Even the stores do not seem completely all-in on the fall beverages: At the Total Wine in Ballston, Virginia, six-packs of Shipyard Pumpkinhead and Weyerbacher Imperial Pumpkin Ale sit above signs nudging customers to "refresh with summer brews," and displays at Whole Foods juxtapose Schlafly Pumpkin and Smuttynose Summer IPA. You know, just in case you are not willing to give up the seasonal drinks quite yet.
"What you're seeing is very typical," says Lester Jones, the chief economist at the National Beer Wholesalers Association. "The beer business has a long supply cycle. Grocery stores have more wiggle room to play with inventory, to get things on the shelf. Bars and restaurants, not so much - they're more of an on-demand business."
Jeremy Danner, the ambassador brewer for Kansas City's Boulevard Brewing, recently went on a mini-tweetstorm after a customer asked why fall beers were out so early. Danner said that seasonal creep is "consumer, retailer, distributor and brewery driven," but his explanation seems to put most of the blame on breweries wanting to keep their products on shelves.
"As summer beers sell out, breweries need to have fall beers ready to hold shelf/tap wall space to avoid losing placements. Here's the deal. If we waited too long after our summer beers sold out, someone else would just have a fall beer ready to take that spot."
In a phone interview with The Post, Danner said that the ever-earlier sale of seasonal beers is often a product of the three-tier system of alcohol sales: Breweries sell their beer to distributors, who then sell to retailers and bars. Because of the logistics of shipping, warehouse space and storage, the schedule at larger breweries, such as Boulevard, is meticulously planned and not terribly nimble.
"Production is based on pre-sales," Danner says, and the number of beers going to retail (known as "shelf sets" or "cooler sets") is "at least six months out". Even if breweries wanted to release more summer beer at this time of year, Jones says, they could not get it to market fast enough. "They coordinate what they expect the market to demand," he says, and there is no upside to making extra beer just in case.
"You can store cabernet or Captain Morgan in a warehouse (if you produce too much.) But with beer, freshness is important." Of course, we might be seeing less pumpkin beer this fall anyway.

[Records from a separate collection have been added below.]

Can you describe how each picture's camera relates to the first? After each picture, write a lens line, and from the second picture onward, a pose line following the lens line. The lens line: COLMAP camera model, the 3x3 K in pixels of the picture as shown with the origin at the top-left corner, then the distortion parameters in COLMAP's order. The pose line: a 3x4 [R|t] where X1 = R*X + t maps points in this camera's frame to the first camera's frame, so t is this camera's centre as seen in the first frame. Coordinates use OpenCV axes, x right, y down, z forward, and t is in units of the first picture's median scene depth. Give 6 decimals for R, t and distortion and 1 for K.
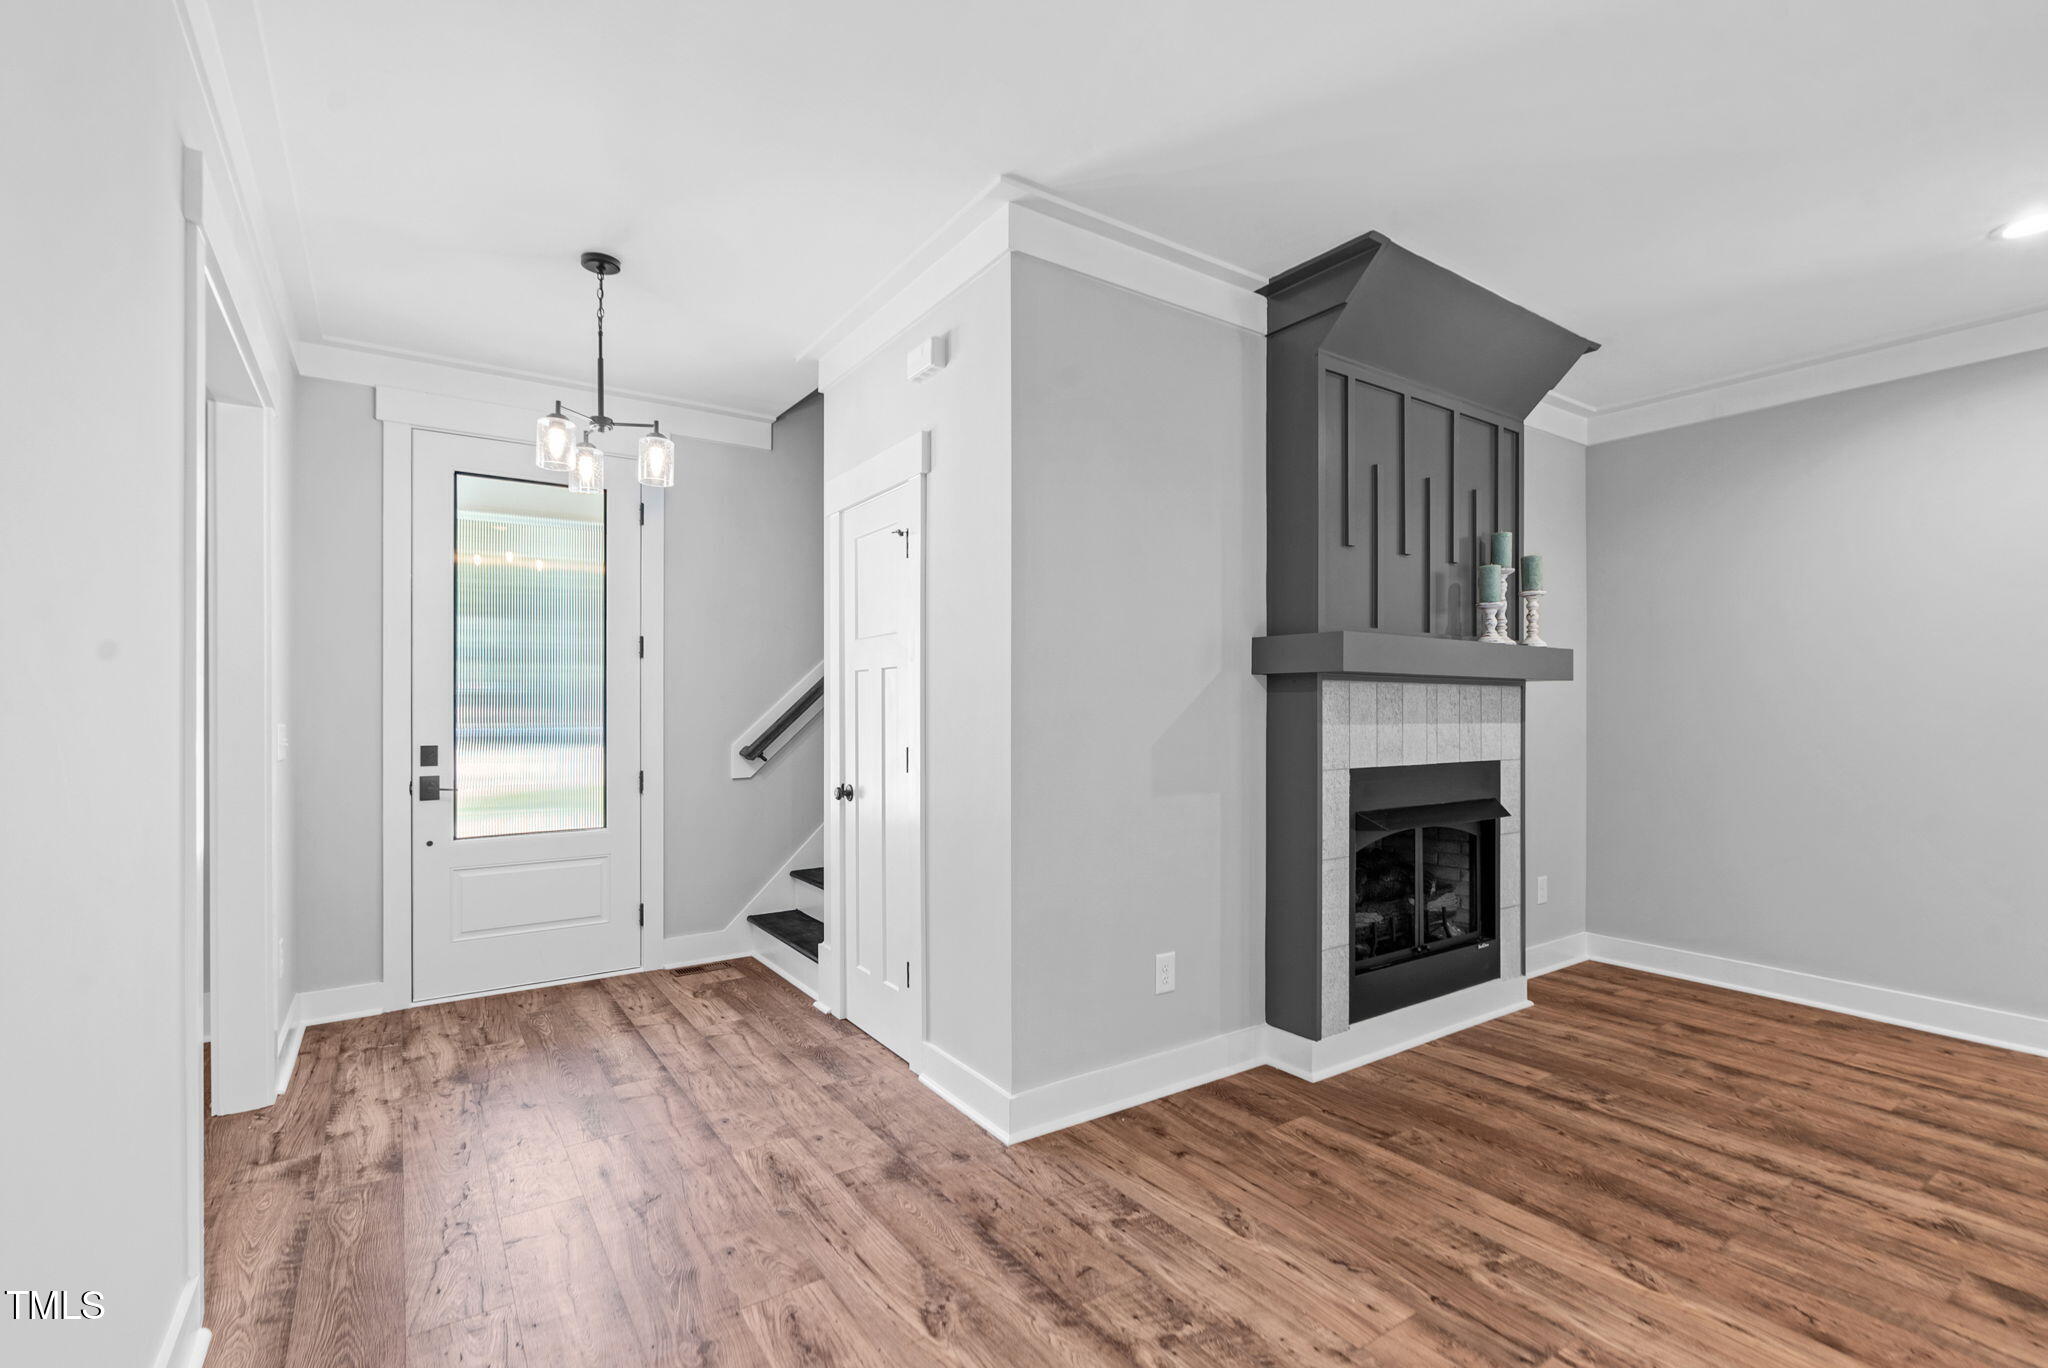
lens RADIAL K [[933.0, 0, 1011.6], [0, 933.0, 702.0], [0, 0, 1]] dist [-0.010002, 0.003265]
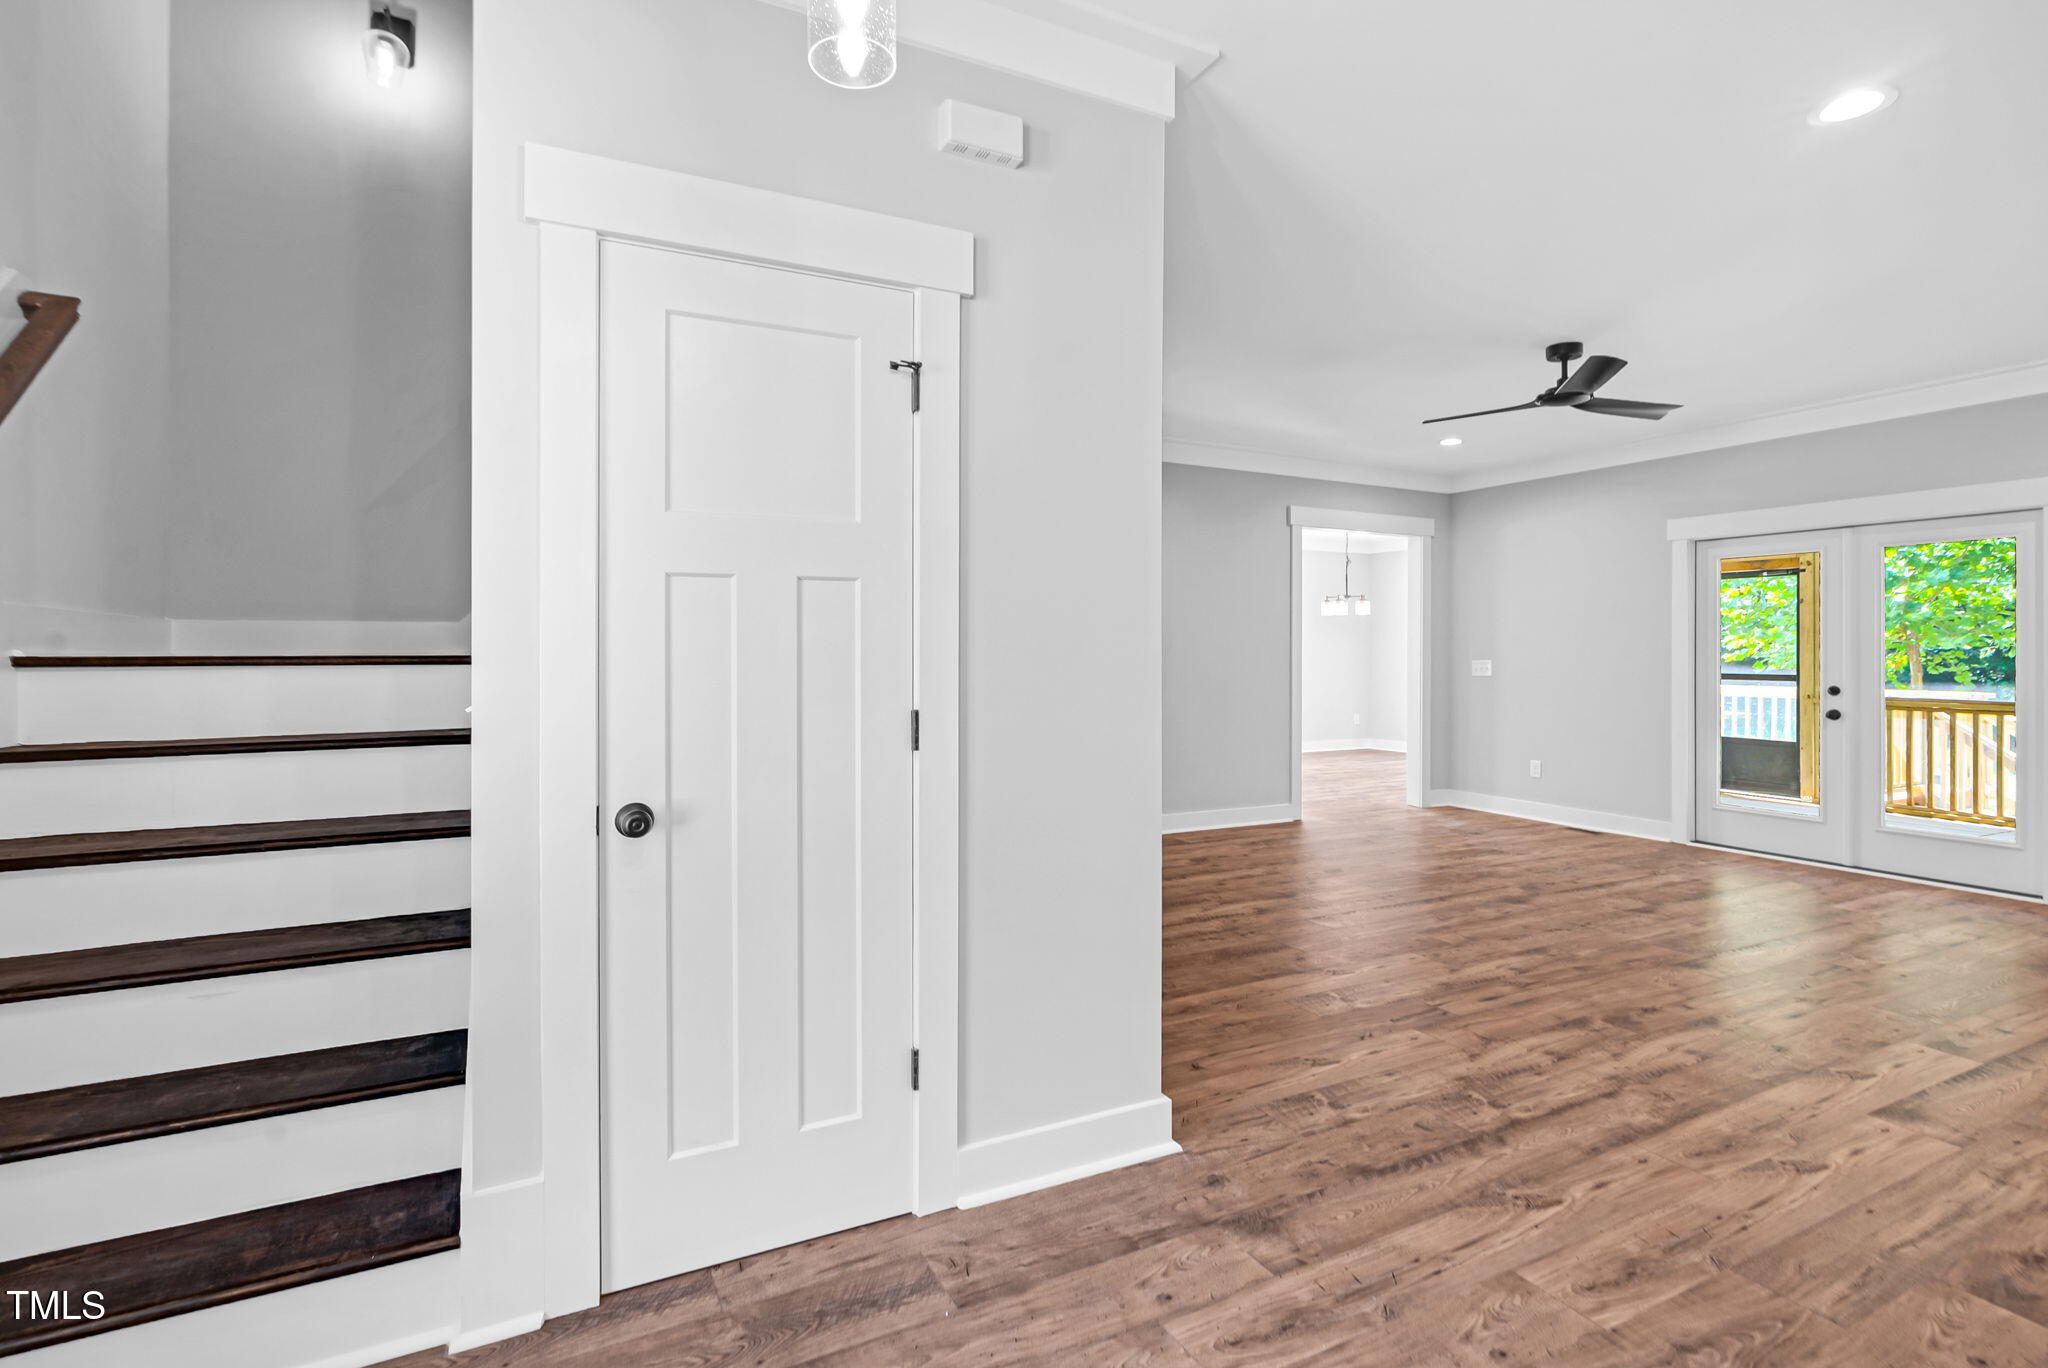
lens RADIAL K [[933.0, 0, 1059.6], [0, 933.0, 650.9], [0, 0, 1]] dist [-0.010002, 0.003265]
pose [[0.131093, 0.001023, 0.991370, -0.750976], [-0.004161, 0.999991, -0.000481, 0.009079], [-0.991361, -0.004062, 0.131096, 0.854484]]
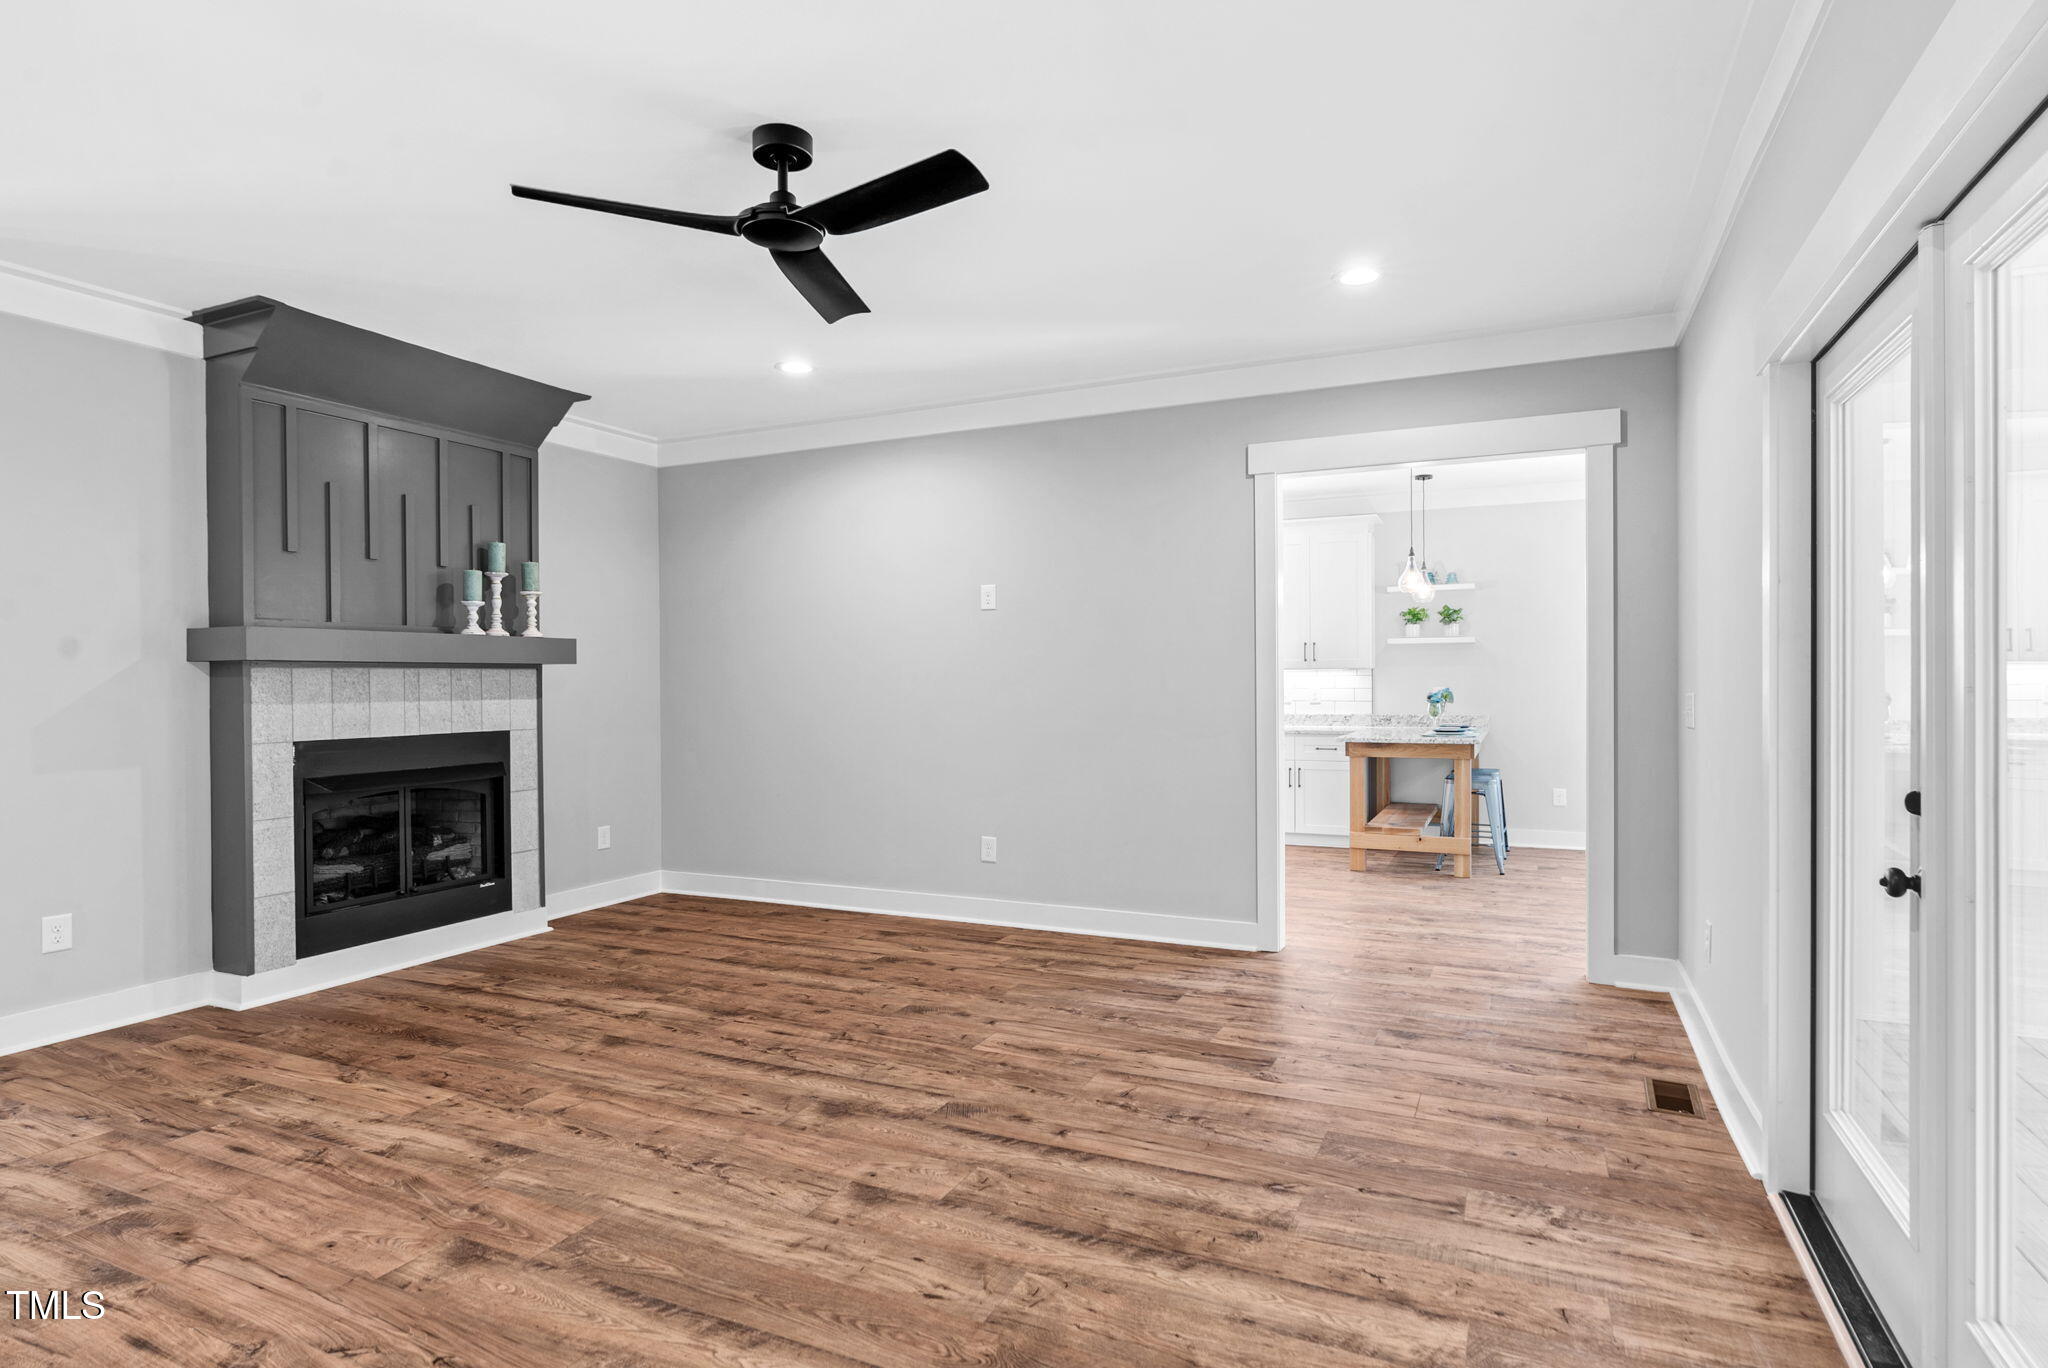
lens RADIAL K [[1051.4, 0, 1027.9], [0, 1051.4, 685.3], [0, 0, 1]] dist [0.002465, 0.000646]
pose [[0.854112, -0.015134, 0.519868, 0.486862], [0.011105, 0.999879, 0.010863, -0.004293], [-0.519970, -0.003505, 0.854177, -0.643851]]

Last October, Bart Watson, the economist for the Brewers Association, a trade organisation for craft brewers, said: "It's pretty clear that the bloom is off the pumpkin," pointing out that seasonal craft sales in August and September 2016 were 8.5 per cent lower than in the previous year.
"A lot of weakness clearly stems from pumpkin beers, which weren't ordered by distributors at the same level as previous years and are clearly generating less interest than in recent years."
Jones, of the wholesalers association, is more bullish. "I think 2017 is a much different year," he said. "The beer market does follow the general economy, and I think we'll see a little more enthusiasm for pumpkin beer and seasonal beer."
Where the beers are sold can also make a difference: Between July 2016 and July 2017, sales of seasonal craft beers fell 5.1 per cent at grocery, convenience and other stores tracked by market research firm IRI. But sales of craft seasonals increased 4.9 per cent at on-premise locations, such as bars and restaurants, between March 2016 and March 2017, according to a report from Nielsen. IPAs, still the largest driver of craft sales, increased 1.6 per cent over the same period.
Boulevard's Danner thinks that people make too much about drinking a beer at the "wrong" time of year. "Refreshing beer doesn't have a seasonality," he says. "I'll drink a Pilsener in winter." But seasonal creep? "It's cyclical. I don't know if it's ever something that's going to go away."